Henri de Buade de Frontenac (1596–1622) was a French aristocrat during the age of Louis XIII of France, best known as the father of Louis de Buade de Frontenac, the future Lieutenant General of the colony of New France in North America.

Henri de Buade de Frontenac was born in 1596, son of Antoine de Buade and Anne de Secondat.

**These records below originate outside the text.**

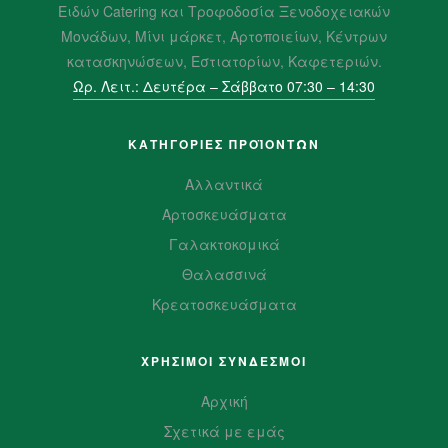
Ειδών Catering και Τροφοδοσία Ξενοδοχειακών
Μονάδων, Μίνι μάρκετ, Αρτοποιείων, Κέντρων
κατασκηνώσεων, Εστιατορίων, Καφετεριών.
Ωρ. Λειτ.: Δευτέρα – Σάββατο 07:30 – 14:30
ΚΑΤΗΓΟΡΙΕΣ ΠΡΟΪΌΝΤΩΝ
Αλλαντικά
Αρτοσκευάσματα
Γαλακτοκομικά
Θαλασσινά
Κρεατοσκευάσματα
ΧΡΗΣΙΜΟΙ ΣΥΝΔΕΣΜΟΙ
Αρχική
Σχετικά με εμάς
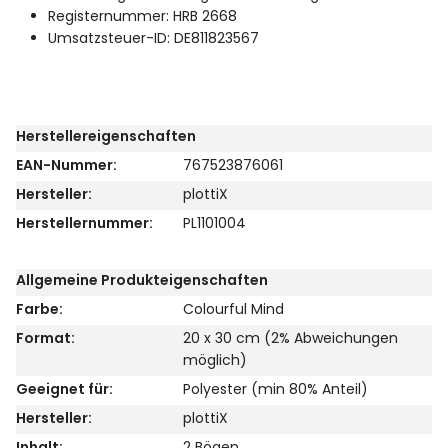
Registernummer: HRB 2668
Umsatzsteuer-ID: DE811823567
Herstellereigenschaften
EAN-Nummer:
767523876061
Hersteller:
plottiX
Herstellernummer:
PL1101004
Allgemeine Produkteigenschaften
Farbe:
Colourful Mind
Format:
20 x 30 cm (2% Abweichungen
möglich)
Geeignet für:
Polyester (min 80% Anteil)
Hersteller:
plottiX
Inhalt:
2 Bögen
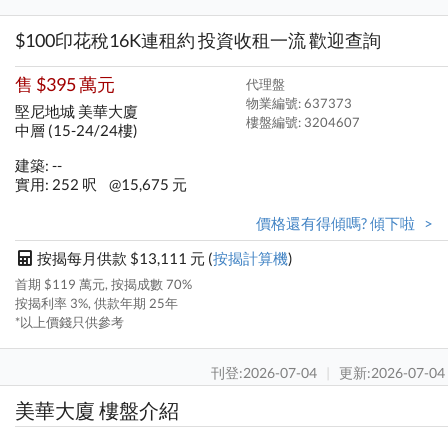
$100印花稅16K連租約 投資收租一流 歡迎查詢
售 $395 萬元
代理盤
物業編號: 637373
堅尼地城 美華大廈
樓盤編號:
3204607
中層 (15-24/24樓)
建築: --
實用: 252 呎
@15,675 元
價格還有得傾嗎? 傾下啦 >
按揭每月供款 $13,111 元 (
按揭計算機
)
首期 $119 萬元, 按揭成數 70%
按揭利率 3%, 供款年期 25年
*以上價錢只供參考
刊登:2026-07-04
|
更新:2026-07-04
美華大廈 樓盤介紹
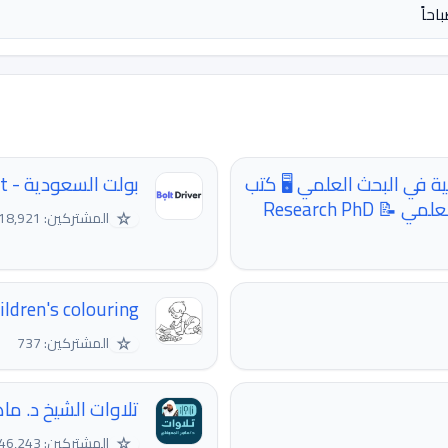
ة في البحث العلمي 🖥️ كتب
بولت السعودية - Bolt
Research Ph
☆
المشتركين: 18,921
ldren's colouring📚🖍️🖍️
☆
المشتركين: 737
تلاوات الشيخ د. ما
☆
المشتركين: 46,243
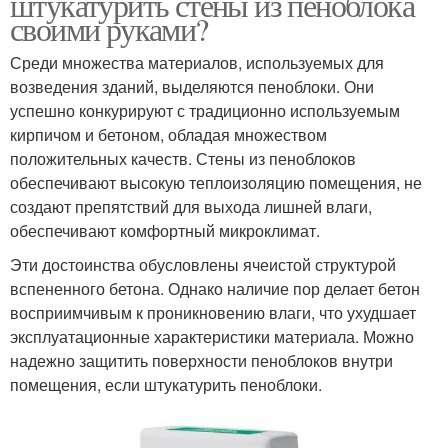
штукатурить стены из пеноблока
своими руками?
Среди множества материалов, используемых для
возведения зданий, выделяются пеноблоки. Они
успешно конкурируют с традиционно используемым
кирпичом и бетоном, обладая множеством
положительных качеств. Стены из пеноблоков
обеспечивают высокую теплоизоляцию помещения, не
создают препятствий для выхода лишней влаги,
обеспечивают комфортный микроклимат.
Эти достоинства обусловлены ячеистой структурой
вспененного бетона. Однако наличие пор делает бетон
восприимчивым к проникновению влаги, что ухудшает
эксплуатационные характеристики материала. Можно
надежно защитить поверхности пеноблоков внутри
помещения, если штукатурить пеноблоки.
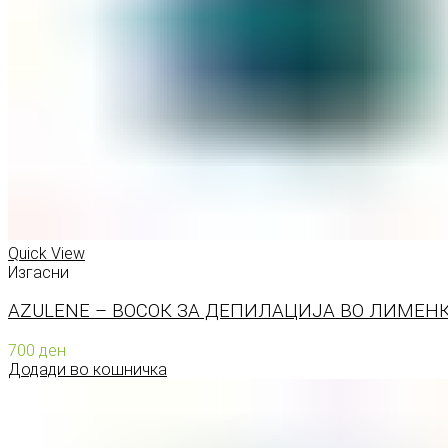
Quick View
Изгасни
AZULENE – ВОСОК ЗА ДЕПИЛАЦИЈА ВО ЛИМЕНКА
700
ден
Додади во кошничка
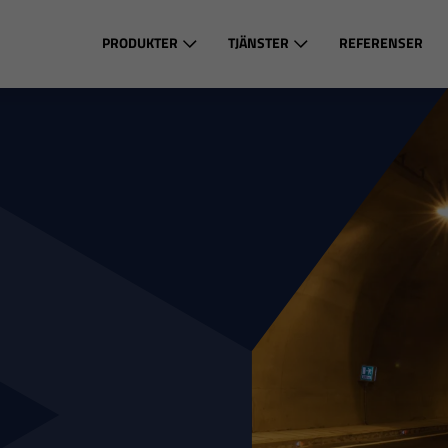
PRODUKTER
TJÄNSTER
REFERENSER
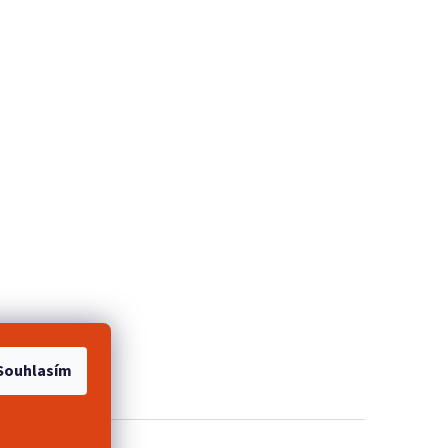
e 2+1 zdarma
Souhlasím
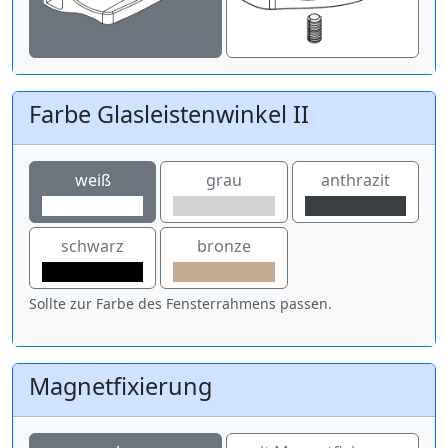
Farbe Glasleistenwinkel II
weiß
grau
anthrazit
schwarz
bronze
Sollte zur Farbe des Fensterrahmens passen.
Magnetfixierung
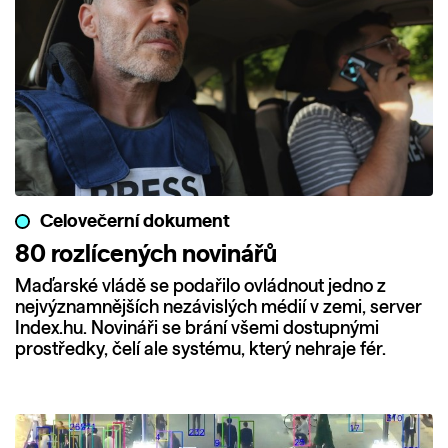
Celovečerní dokument
80 rozlícených novinářů
Maďarské vládě se podařilo ovládnout jedno z
nejvýznamnějších nezávislých médií v zemi, server
Index.hu. Novináři se brání všemi dostupnými
prostředky, čelí ale systému, který nehraje fér.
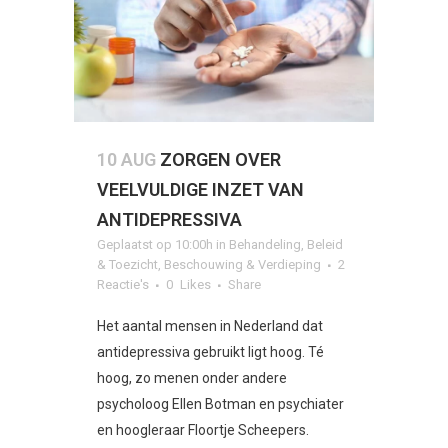
10 AUG
ZORGEN OVER
VEELVULDIGE INZET VAN
ANTIDEPRESSIVA
Geplaatst op 10:00h
in
Behandeling
,
Beleid
& Toezicht
,
Beschouwing & Verdieping
2
Reactie's
0
Likes
Share
Het aantal mensen in Nederland dat
antidepressiva gebruikt ligt hoog. Té
hoog, zo menen onder andere
psycholoog Ellen Botman en psychiater
en hoogleraar Floortje Scheepers.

His father, from a family that originated in Guyenne, was an intimate of King Henry IV of France[1] As a child Henri de Buade was a playmate of the future king Louis XIII. It is said that one day when King Henri IV was in poor health, he had the two boys stage a fight on his bed to amuse him.[2]

In May 1612 King Louis XIII granted him some land behind the Château du Louvre in Paris, then used only for a hen house, on which he could build a house.[3] His father Antoine arranged for Henri to marry Anne Phélypeaux in 1613.[1] Her father and uncle were Raymond Phélypeaux and Paul Phélypeaux, both secretaries of state and highly influential men.[4][5] His son, Louis de Buade, Compte de Frontenac at de Pulluau, was born in 1620.[2] King Louis XIII acted as godfather to the boy, who was named after him.[6]

Henri de Buade became a colonel in the Regiment of Navarre.[4] He was killed in 1622 during a military campaign. His heart was removed, sealed in a lead box, and buried in the church at Palluau.[1] Henri's son Louis later became Lieutenant General of the colony of New France in North America.[1]